The DOAC may provide an alternative to warfarin for extended therapy of PE, particularly in those patients considered to be at high risk of bleeding. Patients with VTE and cancer are among those patients who have a high risk of both recurrence and bleeding. DOAC have shown promising results in patients with cancer in comparison with warfarin.48,49 However, LMWH instead of VKA is the standard of care in VTE associated with cancer.50 Further head-to-head comparative trials between the DOAC and LMWH are needed to recommend the use of the DOAC in VTE associated with cancer.

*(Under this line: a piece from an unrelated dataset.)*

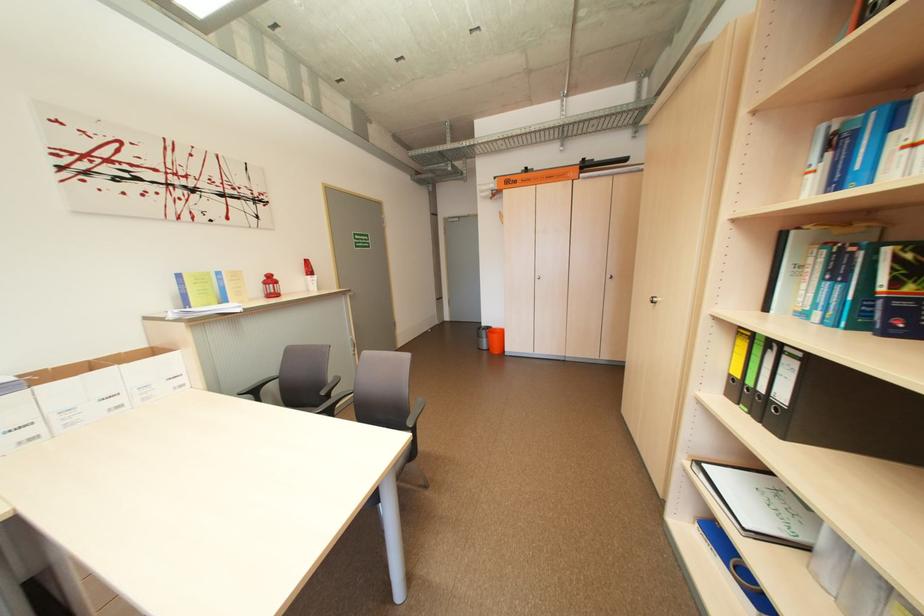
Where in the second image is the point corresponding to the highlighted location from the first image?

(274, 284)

Heparin-induced thrombocytopenia (HIT) is a rare but serious complication of heparin treatment.51 DOAC may provide an alternative for anticoagulation in patients with VTE and with history of HIT, because they do not interact with PF4 in vitro.52–54 A clinical study is underway to investigate rivaroxaban for treatment of patients with current suspected or confirmed HIT (n=200) (Clinicaltrials.gov identifier: NCT01598168).55
The lack of validated and currently available antidotes is one of the drawbacks of the DOAC.48 Adequate supportive care and temporary removal of all antithrombotic drugs constitute the basis for management of serious bleeding complications.56 Prohemostatic agents (unactivated or activated prothrombin complex concentrate and activated factor VIIa) have been tried for the DOAC with varying success.56 Hemodialysis can remove 50%–60% of circulating dabigatran,10 while administration of activated charcoal may be useful to reduce absorption of rivaroxaban or apixaban if taken <6 hours after overdose or accidental ingestion.11,12 Highly specific reversal agents for the direct thrombin and FXa inhibitors are under development and might be available during the next years.56
Other drawbacks of the DOAC include their higher costs in comparison with VKA and the uncertainty about the adherence to therapy in day-to-day practice. Since the DOAC have a shorter half-life (<24 hours) than warfarin (36–42 hours), suboptimal adherence may be more dangerous for the DOAC than for warfarin. Furthermore, some DOAC have twice-daily dosing schedules (Table 4), which may be more difficult for some patients with DVT or PE to adhere to than a daily regimen, particularly in the long term.57 However, no head-to-head comparisons for checking compliance with once-daily versus twice-daily regimes of DOAC are available, and therefore no firm conclusions can be drawn in this respect.
Conclusion
The DOAC are as effective as, and probably safer than standard treatment of hemodynamically stable PE. The efficacy and safety of the DOAC seem consistent regardless anatomical extension of PE (extensive, intermediate, or limit) or presence/absence of RVD, although the data are limited. For extended therapy, the DOAC are more effective than placebo in preventing recurrent VTE but are associated with an increase in CRB either in patients with PE or DVT.
Disclosure
The contents of this review are solely the responsibility of the authors and do not necessarily represent the official view of their institutions or any other party. No funding/support grant was received for this review. A Gómez-Outes, ML Suárez-Gea, AI Terleira-Fernández, and E Vargas-Castrillón declare no conflicts of interest. R Lecumberri declares personal fees from Bayer, Boehringer Ingelheim, Bristol-Myers Squibb, and Daiichi Sankyo, and grants and personal fees from Rovi Pharmaceuticals, outside the submitted work.